Information:
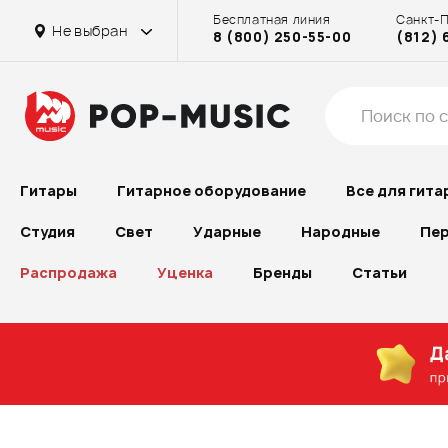
Бесплатная линия
Санкт-
Не выбран
8 (800) 250-55-00
(812) 
Гитары
Гитарное оборудование
Все для гита
Студия
Свет
Ударные
Народные
Пер
Распродажа
Уценка
Бренды
Статьи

Problem description: When you reproduce the entries above, keep every word exact and leave the images out.

Solution:
Бесплатная линия
Санкт-
Не выбран
8 (800) 250-55-00
(812) 
Гитары
Гитарное оборудование
Все для гита
Студия
Свет
Ударные
Народные
Пер
Распродажа
Уценка
Бренды
Статьи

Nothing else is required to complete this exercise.